Brief: Please find every line in the entries below that contains the string "Valentin", and copy it.

Transcribed page contents:
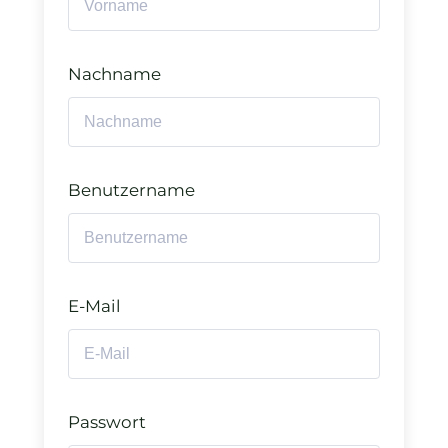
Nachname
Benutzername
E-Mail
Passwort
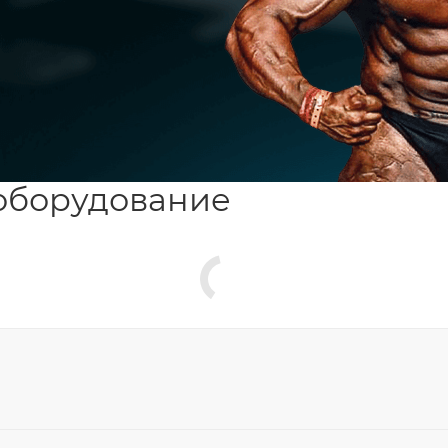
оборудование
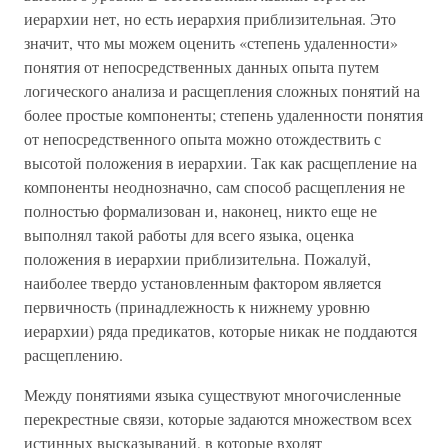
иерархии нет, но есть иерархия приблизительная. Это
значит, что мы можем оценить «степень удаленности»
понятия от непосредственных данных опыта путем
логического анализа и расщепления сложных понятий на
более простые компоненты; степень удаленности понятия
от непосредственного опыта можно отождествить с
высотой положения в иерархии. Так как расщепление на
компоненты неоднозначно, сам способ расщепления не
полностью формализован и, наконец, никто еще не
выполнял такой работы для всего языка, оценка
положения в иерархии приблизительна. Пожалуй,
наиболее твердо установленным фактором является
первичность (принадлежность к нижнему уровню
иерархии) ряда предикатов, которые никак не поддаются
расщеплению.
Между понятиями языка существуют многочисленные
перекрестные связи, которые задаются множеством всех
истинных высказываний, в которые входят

...

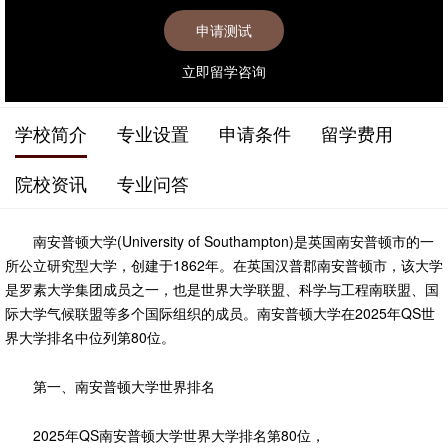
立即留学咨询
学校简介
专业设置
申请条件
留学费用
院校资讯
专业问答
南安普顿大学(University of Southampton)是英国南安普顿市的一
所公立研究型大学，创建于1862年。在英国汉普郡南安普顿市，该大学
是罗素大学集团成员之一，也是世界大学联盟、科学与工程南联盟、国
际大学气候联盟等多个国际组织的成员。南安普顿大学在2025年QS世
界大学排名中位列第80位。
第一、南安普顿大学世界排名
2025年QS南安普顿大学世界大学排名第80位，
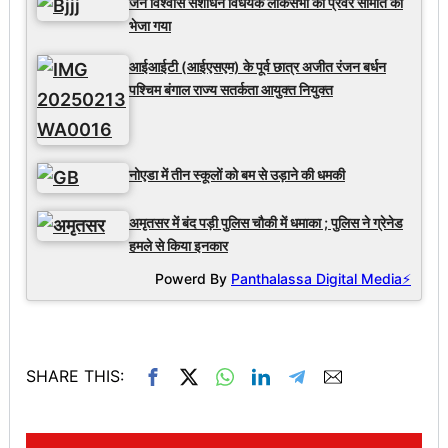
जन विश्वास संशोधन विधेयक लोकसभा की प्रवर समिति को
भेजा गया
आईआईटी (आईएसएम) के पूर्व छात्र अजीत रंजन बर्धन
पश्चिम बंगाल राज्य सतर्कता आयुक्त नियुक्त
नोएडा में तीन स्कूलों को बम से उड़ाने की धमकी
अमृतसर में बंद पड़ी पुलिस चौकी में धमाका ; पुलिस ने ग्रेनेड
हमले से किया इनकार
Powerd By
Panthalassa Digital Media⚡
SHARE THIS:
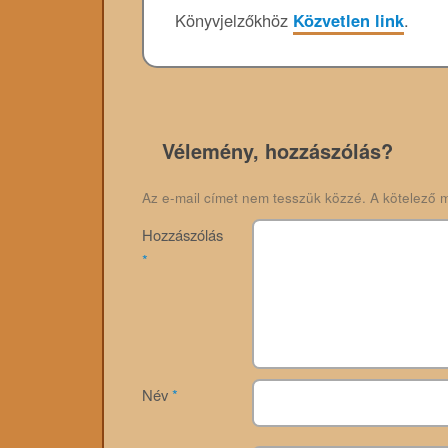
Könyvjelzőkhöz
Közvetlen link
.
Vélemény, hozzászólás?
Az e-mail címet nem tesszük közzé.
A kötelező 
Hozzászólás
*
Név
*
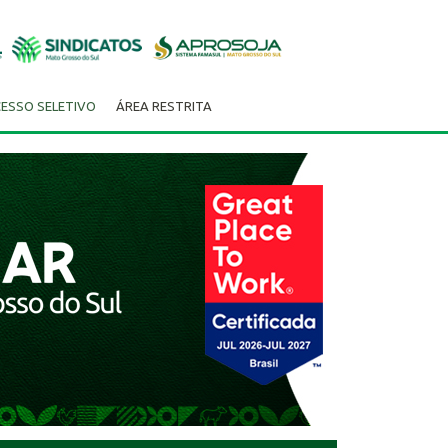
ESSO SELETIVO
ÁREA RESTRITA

...

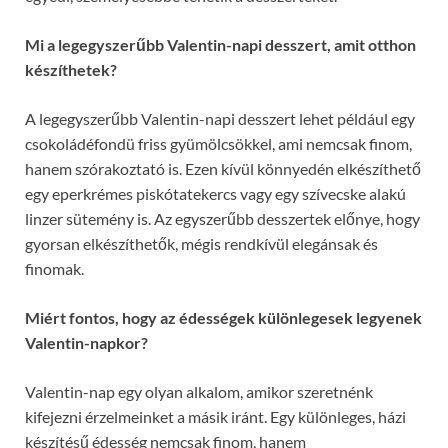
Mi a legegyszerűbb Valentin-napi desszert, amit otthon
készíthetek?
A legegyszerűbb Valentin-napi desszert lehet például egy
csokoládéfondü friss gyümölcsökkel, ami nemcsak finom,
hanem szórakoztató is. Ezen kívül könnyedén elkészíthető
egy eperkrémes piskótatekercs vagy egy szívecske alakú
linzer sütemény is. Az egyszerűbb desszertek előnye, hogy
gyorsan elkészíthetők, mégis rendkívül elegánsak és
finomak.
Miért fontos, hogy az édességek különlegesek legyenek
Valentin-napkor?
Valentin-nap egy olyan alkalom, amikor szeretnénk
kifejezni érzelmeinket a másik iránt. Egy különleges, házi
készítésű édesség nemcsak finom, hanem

Problem solution:
Mi a legegyszerűbb Valentin-napi desszert, amit otthon
A legegyszerűbb Valentin-napi desszert lehet például egy
Valentin-napkor?
Valentin-nap egy olyan alkalom, amikor szeretnénk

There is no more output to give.